## [Assignment]
Continue the passage on repetitive transcranial magnetic stimulation (rTMS) for cerebral palsy, starting right after its final sentence.

[[ Passage shown, beginning ]]

In the study characteristics, most studies focused on the comparison between conventional rehabilitation and conventional rehabilitation combined with rTMS. Only four studies (26, 32–34) described the comparison between sham and real TMS, and the above two research methods showed the effectiveness of rTMS in improving motor function and language ability in patients with CP. The included studies examined the site of stimulation, the duration of rTMS, and the number of rTMS sessions; stimulation frequencies of TMS were 0.2 (53), 1 (33), 5 (27), 10 (50), and 30 Hz (60). Studies on the efficacy of rTMS at different frequencies are few, and no clear evidence that stimulation of frequency contributes to CP treatment is available. High-frequency rTMS (stimulation rate >1 Hz), produces an excitatory after effect (64, 65). Conversely, low-frequency rTMS (stimulation rate ≤ 1 Hz) depresses excitability (26, 66, 67). This is applicable to stroke patients, and whether it is applicable to patients with CP remains to be discovered. Valle et al. (32) reported the stimulation frequency of rTMS (sham vs. 1 Hz vs. 5 Hz) and showed significant reduction in spasticity after 5 Hz. Gupta et al. (1) reported repetitive transcranial magnetic stimulation pulses (1,500 vs. 2,000 vs. 2500) and showed that the overall improvement rates in motor functions were 2.33% in 1,500 pulses, 3.58% in 2000 pulses, and 5.17% in 2,500 pulses. The 2,500 pulse groups showed significant improvement in motor function. Therefore, the efficacy of rTMS in the treatment of CP is affected by factors, such as stimulation frequency, intensity, duration, and pulse sequence.

[[ Passage shown, end ]]
[[ Record excerpts, beginning ]]

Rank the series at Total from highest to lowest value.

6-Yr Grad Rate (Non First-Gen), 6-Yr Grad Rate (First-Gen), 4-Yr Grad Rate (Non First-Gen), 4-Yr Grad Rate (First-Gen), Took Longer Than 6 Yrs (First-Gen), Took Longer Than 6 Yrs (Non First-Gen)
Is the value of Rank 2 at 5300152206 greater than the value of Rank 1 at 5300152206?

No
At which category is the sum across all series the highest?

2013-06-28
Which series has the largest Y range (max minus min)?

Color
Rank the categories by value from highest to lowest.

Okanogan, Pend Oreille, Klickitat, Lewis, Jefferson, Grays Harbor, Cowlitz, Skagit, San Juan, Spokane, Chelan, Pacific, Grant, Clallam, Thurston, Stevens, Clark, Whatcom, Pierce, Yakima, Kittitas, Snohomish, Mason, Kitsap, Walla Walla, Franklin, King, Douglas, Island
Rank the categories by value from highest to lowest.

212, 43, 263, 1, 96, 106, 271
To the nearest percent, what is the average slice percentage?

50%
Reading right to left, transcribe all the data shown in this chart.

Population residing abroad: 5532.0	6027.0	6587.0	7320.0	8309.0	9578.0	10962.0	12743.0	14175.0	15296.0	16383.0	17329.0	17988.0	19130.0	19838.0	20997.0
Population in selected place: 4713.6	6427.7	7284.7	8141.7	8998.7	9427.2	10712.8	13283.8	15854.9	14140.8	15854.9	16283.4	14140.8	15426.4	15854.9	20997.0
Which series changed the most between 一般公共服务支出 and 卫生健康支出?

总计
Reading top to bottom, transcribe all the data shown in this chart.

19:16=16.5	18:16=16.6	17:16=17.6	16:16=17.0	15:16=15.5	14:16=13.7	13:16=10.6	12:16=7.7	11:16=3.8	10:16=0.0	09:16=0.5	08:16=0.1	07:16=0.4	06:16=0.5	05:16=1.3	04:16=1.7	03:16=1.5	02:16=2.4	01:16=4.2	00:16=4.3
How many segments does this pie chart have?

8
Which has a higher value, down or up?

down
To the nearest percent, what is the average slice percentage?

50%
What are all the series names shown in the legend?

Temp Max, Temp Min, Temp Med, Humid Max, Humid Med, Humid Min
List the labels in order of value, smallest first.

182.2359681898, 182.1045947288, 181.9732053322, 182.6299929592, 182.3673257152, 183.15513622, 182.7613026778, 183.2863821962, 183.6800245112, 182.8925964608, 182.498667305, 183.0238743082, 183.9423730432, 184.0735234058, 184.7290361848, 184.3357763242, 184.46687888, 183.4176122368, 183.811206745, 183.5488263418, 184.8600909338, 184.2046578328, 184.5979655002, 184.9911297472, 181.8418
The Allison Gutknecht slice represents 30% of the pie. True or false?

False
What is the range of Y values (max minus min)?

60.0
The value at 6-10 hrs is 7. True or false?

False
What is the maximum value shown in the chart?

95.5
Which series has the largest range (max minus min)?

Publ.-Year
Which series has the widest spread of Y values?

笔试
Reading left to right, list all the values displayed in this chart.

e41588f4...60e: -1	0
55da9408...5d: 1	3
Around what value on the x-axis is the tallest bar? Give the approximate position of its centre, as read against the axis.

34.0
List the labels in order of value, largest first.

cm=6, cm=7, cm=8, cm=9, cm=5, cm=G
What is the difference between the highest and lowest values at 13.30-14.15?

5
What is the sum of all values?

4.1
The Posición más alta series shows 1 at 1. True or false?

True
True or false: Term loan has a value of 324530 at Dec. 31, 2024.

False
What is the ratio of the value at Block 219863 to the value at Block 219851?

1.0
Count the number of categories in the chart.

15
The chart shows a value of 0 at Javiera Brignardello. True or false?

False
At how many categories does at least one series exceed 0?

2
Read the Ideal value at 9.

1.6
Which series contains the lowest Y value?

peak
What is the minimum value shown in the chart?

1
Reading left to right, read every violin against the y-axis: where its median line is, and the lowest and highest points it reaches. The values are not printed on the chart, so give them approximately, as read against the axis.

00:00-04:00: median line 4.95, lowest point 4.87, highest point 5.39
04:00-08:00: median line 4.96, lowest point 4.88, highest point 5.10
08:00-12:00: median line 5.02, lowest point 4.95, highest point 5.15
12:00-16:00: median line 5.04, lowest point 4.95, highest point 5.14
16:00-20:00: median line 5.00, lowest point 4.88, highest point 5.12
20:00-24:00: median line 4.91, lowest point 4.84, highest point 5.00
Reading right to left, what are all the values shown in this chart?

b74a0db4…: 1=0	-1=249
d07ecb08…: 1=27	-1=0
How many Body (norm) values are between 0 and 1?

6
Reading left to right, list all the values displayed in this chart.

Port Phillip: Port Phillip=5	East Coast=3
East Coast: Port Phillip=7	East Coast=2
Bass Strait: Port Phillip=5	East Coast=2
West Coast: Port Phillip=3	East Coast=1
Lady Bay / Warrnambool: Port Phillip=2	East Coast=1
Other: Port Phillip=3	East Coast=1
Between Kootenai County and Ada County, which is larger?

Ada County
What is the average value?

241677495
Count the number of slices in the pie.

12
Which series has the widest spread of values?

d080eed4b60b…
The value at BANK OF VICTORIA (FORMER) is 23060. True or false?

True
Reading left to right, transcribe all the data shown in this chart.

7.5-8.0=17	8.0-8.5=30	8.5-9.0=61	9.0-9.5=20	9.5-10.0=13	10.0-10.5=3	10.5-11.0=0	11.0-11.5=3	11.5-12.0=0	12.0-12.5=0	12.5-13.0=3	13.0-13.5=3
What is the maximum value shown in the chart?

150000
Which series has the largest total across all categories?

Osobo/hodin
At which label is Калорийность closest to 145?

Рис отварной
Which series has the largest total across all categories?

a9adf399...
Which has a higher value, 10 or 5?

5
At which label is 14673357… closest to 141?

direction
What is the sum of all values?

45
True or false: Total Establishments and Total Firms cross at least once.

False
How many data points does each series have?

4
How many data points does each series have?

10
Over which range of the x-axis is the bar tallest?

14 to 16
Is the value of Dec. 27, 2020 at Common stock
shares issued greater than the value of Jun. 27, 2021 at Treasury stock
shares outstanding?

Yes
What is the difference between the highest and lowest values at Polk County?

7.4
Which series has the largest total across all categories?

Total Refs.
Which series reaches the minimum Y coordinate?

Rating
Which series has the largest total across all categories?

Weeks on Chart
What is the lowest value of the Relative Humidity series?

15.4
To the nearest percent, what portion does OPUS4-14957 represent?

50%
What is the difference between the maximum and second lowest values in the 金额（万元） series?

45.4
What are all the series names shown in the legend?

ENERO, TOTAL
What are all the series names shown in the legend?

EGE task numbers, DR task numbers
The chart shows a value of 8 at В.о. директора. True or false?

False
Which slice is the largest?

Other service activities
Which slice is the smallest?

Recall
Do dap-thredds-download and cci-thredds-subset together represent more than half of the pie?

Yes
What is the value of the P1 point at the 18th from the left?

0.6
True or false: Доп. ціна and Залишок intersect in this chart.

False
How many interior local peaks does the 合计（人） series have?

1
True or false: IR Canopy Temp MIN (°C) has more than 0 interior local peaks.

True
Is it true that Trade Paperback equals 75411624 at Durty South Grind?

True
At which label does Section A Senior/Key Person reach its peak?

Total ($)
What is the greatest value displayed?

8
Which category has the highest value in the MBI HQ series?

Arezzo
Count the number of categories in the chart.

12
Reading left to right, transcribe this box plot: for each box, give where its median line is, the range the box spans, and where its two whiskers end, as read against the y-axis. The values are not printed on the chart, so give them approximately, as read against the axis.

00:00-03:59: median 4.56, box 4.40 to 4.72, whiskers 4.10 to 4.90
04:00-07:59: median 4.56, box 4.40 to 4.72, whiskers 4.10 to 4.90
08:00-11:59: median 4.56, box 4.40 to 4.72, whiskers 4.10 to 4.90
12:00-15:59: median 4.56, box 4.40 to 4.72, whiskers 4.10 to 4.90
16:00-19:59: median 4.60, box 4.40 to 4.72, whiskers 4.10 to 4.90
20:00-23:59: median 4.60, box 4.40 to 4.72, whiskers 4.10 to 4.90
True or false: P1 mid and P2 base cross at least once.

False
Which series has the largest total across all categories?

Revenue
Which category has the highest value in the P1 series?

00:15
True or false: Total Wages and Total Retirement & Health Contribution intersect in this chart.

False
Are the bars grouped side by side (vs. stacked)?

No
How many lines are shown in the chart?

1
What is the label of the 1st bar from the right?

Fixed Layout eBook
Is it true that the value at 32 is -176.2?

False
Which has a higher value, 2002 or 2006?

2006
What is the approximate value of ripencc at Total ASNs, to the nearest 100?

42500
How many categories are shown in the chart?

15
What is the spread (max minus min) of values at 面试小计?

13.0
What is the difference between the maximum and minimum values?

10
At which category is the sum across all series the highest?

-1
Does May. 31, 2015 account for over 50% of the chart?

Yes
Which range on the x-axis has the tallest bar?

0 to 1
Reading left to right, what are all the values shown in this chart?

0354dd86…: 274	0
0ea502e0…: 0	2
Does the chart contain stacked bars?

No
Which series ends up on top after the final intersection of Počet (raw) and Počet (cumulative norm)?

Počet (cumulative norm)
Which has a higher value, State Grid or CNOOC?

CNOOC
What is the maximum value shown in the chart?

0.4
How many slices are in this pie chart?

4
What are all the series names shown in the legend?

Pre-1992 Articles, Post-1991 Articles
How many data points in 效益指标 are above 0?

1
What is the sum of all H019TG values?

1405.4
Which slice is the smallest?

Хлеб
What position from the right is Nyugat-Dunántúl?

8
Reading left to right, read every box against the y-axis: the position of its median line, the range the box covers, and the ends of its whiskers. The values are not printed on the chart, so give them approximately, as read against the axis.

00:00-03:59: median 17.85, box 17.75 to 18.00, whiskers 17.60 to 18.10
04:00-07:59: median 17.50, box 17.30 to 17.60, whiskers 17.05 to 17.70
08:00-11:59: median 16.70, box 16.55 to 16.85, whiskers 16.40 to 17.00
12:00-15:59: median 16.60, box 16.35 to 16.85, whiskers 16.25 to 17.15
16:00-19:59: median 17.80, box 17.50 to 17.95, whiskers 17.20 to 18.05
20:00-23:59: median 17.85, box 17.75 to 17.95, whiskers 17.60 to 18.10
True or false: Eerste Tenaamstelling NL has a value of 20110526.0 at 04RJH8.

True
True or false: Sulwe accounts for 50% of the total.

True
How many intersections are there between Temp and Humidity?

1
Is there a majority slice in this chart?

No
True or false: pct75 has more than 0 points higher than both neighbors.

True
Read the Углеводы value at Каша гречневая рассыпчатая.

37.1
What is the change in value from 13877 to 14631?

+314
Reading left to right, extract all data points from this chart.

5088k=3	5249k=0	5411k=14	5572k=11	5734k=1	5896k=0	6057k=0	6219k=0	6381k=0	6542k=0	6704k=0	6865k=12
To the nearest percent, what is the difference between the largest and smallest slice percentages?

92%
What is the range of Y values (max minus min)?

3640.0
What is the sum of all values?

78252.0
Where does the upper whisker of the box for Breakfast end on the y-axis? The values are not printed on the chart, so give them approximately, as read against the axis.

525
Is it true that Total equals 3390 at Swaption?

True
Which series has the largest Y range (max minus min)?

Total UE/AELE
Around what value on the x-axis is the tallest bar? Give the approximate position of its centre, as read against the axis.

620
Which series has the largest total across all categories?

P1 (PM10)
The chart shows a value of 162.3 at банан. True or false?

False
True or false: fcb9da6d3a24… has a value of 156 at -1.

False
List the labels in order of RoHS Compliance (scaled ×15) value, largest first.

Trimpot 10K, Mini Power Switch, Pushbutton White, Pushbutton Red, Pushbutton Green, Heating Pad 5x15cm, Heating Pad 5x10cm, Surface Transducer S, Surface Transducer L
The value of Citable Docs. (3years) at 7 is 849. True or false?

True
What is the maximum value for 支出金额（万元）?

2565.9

[[ Record excerpts, end ]]

## [Exercise response]
Motor dysfunction is among the common symptoms of CP. Therefore, many studies on motor dysfunction in patients with CP have been conducted. In our review, GMFM, FMFM, PDMS, and GDDS were used in evaluating results. GMFM is a criterion-referenced observational measure for assessing gross motor function in children with CP. It is a reliable method for assessing the gross motor functional ability and quality of movement in children with CP (68). Our review of the five domains of GMFM, namely, (A) lying and rolling, (B) sitting, (C) crawling/kneeling, (D) standing, and (E) walking/running/jumping, showed that rTMS can improve the aspects of gross motor function. In addition, the result of GDDS-gross motor showed that rTMS can improve these aspects in children with CP. For the evaluation of the fine motor of patients with CP, we used FMFM and PDMS. TMS can improve the aspects of fine motor function. The result of GDDS-fine motor showed that rTMS can improve the aspects of fine motor function in children with CP. Marzbani et al. (14) demonstrated the 1 Hz rTMS could improve motor function in children with CP. Dadashi et al. (67) showed that after 3 weeks of rTMS training, the balance control of children with CP can improve, indicating that rTMS may improve balance control by promoting the function of corticospinal tract and ascending pathways. However, studies with larger sample sizes are needed to confirm this finding.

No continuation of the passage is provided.